Zweite Regel: Die Regierung steht über dem Gesetz. Der Radfahrer poche nicht auf schriftlich verbürgte Rechte, wo ihnen mündliche Anordnungen von Autoritätspersonen entgegenstehen. Wenn die Fahrradampel rot ist, der Verkehrslotse aber zur Weiterfahrt drängt, so ist dem Folge zu leisten, alles andere wäre lebensgefährlich. Die Ampel ist dumm, sie kennt nur Rot und Grün – dem Menschen aber ist kein Grauton fremd. Gerade für Ausländer sind die omnipräsenten Lotsen mit ihren knallroten Chinaflaggen eine nützliche Orientierungshilfe. Wer gedankenlos auf eine grüne Ampel zurollt, weil er das von zu Hause nun mal so gewohnt ist, bekommt umgehend die Flagge gezeigt – und weiß sofort, wo er sich befindet: rot, China, stopp, nicht Rechtsstaat, sondern Volksrepublik.

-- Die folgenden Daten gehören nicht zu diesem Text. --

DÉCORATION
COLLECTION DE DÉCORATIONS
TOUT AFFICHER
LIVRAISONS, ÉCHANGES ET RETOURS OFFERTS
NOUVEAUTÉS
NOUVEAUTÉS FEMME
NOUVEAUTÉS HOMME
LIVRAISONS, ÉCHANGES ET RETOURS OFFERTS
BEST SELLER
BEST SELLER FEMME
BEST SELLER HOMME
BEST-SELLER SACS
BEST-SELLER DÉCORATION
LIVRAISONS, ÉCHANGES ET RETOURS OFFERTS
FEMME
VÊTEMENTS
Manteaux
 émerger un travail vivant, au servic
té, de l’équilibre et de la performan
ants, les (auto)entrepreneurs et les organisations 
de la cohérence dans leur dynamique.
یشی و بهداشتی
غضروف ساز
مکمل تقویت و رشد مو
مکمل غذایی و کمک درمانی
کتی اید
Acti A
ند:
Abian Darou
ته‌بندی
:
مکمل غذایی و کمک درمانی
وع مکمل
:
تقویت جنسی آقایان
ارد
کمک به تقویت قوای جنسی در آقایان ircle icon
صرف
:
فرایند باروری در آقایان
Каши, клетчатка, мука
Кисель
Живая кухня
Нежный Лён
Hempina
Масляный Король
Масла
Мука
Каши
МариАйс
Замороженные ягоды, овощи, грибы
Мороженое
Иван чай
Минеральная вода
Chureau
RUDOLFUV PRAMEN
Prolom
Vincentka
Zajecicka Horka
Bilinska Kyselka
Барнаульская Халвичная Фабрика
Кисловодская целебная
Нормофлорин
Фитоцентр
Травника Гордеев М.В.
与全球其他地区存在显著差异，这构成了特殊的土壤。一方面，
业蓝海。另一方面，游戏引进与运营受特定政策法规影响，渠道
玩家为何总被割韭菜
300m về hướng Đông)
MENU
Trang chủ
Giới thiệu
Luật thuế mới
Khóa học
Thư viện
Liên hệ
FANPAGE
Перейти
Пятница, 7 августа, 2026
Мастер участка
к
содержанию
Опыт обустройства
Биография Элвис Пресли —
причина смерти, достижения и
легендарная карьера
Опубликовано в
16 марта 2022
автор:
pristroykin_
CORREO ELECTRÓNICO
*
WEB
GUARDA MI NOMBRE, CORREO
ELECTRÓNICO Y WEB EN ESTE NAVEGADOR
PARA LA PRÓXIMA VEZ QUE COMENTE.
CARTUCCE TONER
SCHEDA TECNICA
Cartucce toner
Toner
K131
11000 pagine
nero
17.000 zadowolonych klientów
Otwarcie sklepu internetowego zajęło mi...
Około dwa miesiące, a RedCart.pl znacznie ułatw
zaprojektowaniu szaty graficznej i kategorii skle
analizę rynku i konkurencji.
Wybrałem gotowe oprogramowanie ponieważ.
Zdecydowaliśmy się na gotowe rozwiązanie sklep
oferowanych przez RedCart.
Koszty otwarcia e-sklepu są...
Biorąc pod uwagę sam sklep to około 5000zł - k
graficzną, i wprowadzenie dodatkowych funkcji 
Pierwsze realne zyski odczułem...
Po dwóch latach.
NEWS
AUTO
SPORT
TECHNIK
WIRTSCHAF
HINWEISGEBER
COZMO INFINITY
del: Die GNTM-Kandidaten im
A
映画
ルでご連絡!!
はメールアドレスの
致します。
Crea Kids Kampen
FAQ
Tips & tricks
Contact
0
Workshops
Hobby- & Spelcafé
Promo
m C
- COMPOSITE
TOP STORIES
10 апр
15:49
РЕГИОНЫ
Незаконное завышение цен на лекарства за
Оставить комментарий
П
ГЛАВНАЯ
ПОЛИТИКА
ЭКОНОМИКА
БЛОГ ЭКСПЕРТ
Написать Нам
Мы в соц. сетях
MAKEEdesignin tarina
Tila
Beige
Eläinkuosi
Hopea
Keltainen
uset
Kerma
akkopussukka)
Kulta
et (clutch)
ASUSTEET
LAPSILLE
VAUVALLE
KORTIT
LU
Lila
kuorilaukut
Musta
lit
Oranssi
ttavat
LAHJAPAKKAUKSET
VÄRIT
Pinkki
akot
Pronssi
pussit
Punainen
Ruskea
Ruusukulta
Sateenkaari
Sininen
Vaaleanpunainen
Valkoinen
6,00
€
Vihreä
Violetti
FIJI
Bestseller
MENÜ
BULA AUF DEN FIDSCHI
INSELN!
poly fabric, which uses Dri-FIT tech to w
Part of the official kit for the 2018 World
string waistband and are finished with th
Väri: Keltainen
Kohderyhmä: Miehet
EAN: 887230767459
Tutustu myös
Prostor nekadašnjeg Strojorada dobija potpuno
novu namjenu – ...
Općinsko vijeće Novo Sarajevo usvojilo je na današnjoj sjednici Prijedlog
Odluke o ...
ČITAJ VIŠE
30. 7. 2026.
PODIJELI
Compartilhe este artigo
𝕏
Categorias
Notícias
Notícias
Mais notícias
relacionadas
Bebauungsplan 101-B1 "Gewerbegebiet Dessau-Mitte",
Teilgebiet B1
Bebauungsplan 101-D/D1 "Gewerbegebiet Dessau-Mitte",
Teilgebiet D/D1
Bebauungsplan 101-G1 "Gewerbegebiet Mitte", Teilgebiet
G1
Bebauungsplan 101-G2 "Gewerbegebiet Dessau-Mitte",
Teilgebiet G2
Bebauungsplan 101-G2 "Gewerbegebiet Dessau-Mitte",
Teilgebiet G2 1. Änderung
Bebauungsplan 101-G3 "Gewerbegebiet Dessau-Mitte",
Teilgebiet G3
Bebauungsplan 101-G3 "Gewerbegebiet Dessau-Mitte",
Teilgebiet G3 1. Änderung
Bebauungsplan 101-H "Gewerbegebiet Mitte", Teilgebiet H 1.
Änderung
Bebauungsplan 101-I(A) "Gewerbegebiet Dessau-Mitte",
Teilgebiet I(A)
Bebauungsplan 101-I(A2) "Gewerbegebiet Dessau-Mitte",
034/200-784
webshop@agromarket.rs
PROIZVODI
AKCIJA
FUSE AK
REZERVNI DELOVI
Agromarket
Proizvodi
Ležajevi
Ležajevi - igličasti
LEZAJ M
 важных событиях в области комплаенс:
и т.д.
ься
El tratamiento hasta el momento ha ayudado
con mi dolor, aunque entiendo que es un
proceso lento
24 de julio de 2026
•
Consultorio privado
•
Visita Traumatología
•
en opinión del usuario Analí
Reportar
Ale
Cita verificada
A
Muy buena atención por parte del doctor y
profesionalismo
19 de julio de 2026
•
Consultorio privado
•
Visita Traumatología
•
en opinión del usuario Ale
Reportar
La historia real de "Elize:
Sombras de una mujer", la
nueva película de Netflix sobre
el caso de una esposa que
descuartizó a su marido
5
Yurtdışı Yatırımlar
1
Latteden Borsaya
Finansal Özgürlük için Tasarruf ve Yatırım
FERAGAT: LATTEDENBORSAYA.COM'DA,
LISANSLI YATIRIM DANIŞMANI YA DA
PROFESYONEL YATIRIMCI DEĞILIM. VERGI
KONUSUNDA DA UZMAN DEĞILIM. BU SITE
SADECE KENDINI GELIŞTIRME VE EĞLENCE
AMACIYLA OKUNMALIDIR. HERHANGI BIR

Dritte Regel: Die Vorfahrt gehört der Masse. Wer links abbiegen will und dazu eine mehrspurige Autotrasse queren muss, der suche sich Gleichgesinnte. Erst, wenn sich eine kritische Masse von Linksabbiegern versammelt hat, wird die Kreuzung eingenommen, Reifenbreite für Reifenbreite, Pedal um Pedal. Durch ein wütend brandendes Meer aus Blech bahnt sich dann die Zweiradkolonne unaufhaltsam ihren Weg, und wer Teil eines solchen Triumphzuges ist, wer innerlich jubelnd dem Fluchen der Kraftfahrer lauscht, der spürt ein unbeschreibliches Glücksgefühl in sich aufsteigen: die Macht der Masse. Wir könnten jetzt, sagt dieses Gefühl, immer so weiterrollen, und nichts kann uns stoppen. Die geballten Streitkräfte der Nato, gegen 1,3 Milliarden fahrradfahrende Chinesen wären sie machtlos.